In the PH patients the range of both RVSVlong% and SVsept% are wide and encompasses extremes such as e.g. RVSVlong% of 114 % compensating for a SVsept% of 19 % (septal movement towards the left) in one patient (Table 3). When the septum contributes the most to the LV, the septum is bulging concave into the left ventricle in systole in patients with PH. To compensate for the negative contribution to RVSV, RVSVlong% can be even greater than the total RVSV. On the other hand, when RVSVlong% decreases in PH patients, RVSVlat% increases, and exceeds the lateral contribution in healthy controls (Fig. 6). As such, when one part of the RV function is altered another takes over. This could indicate that in the pressure loaded RV there is not only an interventricular dependency but also an intricate intraventricular compensatory mechanism. Since this shift can be quantified instead of approximated, it is now possible to follow patients on an individual basis and thus we might be able to detect more subtle deterioration of the RV function. If there are prognostic implications of these measures of ventricular function remains to be investigated.

Limitations

The genesis of PH is, in our study, somewhat heterogeneous with a variation of different levels of pulmonary arterial pressure, RV hypertrophy and RVSV. Yet all patients had precapillary PH. It has been suggested that the genesis of PH may lead to diverse remodeling of RV [27, 35]. Our study was not designed to accommodate a differentiation of these factors.
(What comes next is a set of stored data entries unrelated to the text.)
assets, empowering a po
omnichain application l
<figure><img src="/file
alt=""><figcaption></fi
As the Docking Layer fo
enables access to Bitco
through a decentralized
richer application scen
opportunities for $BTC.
The age difference between controls and patients may be considered a limitation in the study. In a posthoc analysis of the healthy control group, we found an inverse correlation between RV AVPD and age (r = −0.39, p = 0.02), but no correlation between LV AVPD and age (p = 0.15). On the other hand, when correlating the different regional contributions to SV to age, there was no significance in any of the measures. Furthermore, we found no difference in regional contributions in healthy controls >50 years compared to those <50 years. Therefore, age does not appear to influence the results of the regional contribution to SV. The sample size of this proof of concept study is small and inclusion was retrospective. Therefore, the new findings of this study need to be tested in larger patient cohorts to show the relationship with clinical outcome measures.

Conclusion

The longitudinal, septal and lateral contributions to ventricular stroke SVs can be quantified by using CMR. LV function is affected in patients with PH even when global systolic LV function is preserved. The changes with decreased longitudinal contribution to LVSV and increased lateral contribution to LVSV are not seen in the RV, contrary to previous findings in patients with volume loaded RVs. Thus, volume and pressure load of the right side of the heart yield different pumping physiology in the right as well as the left ventricle. This study was a proof of concept study in a retrospective patient cohort with PH. A longitudinal follow up with prognostic markers would be of interest in the future to determine if these measures of pumping physiology may detect subtle deterioration of the LV function that can be used to follow patients on an individual basis.